TASK OBJECTIVE - Every line in the records below between the one holding "Mit ihrem massiven" and the one holding "una certa attitudine", inclusive, is to be set down exactly; all other lines are to be left out.

DATA SUPPLIED -
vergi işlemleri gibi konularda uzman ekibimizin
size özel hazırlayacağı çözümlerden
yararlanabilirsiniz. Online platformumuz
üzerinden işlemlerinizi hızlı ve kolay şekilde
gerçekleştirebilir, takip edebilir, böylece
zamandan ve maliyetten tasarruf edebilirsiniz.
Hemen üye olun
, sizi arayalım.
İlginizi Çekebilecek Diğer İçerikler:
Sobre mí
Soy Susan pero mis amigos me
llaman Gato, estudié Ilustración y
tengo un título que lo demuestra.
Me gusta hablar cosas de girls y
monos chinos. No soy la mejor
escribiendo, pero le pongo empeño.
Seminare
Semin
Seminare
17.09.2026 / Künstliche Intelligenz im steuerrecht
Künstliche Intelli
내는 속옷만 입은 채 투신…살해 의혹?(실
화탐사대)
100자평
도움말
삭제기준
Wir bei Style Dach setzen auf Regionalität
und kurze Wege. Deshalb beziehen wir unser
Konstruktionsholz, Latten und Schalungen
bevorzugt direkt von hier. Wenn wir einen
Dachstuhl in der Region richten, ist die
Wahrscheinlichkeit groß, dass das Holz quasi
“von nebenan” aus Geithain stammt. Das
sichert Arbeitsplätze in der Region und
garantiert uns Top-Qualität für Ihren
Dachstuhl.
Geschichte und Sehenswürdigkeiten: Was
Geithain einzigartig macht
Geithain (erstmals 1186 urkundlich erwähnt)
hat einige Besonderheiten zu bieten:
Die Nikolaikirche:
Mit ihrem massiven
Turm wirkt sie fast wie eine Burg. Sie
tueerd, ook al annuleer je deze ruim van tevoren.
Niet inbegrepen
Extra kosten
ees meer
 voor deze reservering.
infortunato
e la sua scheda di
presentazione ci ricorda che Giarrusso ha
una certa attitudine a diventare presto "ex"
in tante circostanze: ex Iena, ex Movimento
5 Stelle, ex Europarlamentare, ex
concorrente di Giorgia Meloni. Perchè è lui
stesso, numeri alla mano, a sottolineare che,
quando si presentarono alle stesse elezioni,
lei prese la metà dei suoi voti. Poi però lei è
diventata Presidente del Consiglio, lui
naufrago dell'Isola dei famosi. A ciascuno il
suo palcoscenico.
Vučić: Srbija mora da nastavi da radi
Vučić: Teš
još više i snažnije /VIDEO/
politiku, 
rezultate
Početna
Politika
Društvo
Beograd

SOLUTION -
Mit ihrem massiven
Turm wirkt sie fast wie eine Burg. Sie
tueerd, ook al annuleer je deze ruim van tevoren.
Niet inbegrepen
Extra kosten
ees meer
 voor deze reservering.
infortunato
e la sua scheda di
presentazione ci ricorda che Giarrusso ha
una certa attitudine a diventare presto "ex"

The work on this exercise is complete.